▶ **Task input**
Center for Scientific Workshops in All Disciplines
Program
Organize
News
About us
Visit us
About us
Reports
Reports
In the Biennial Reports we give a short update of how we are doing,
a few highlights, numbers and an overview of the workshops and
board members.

▶ **Exercise aim**
Each entry needs to be transcribed exactly.

▶ **Answer section**
Center for Scientific Workshops in All Disciplines
Program
Organize
News
About us
Visit us
About us
Reports
Reports
In the Biennial Reports we give a short update of how we are doing,
a few highlights, numbers and an overview of the workshops and
board members.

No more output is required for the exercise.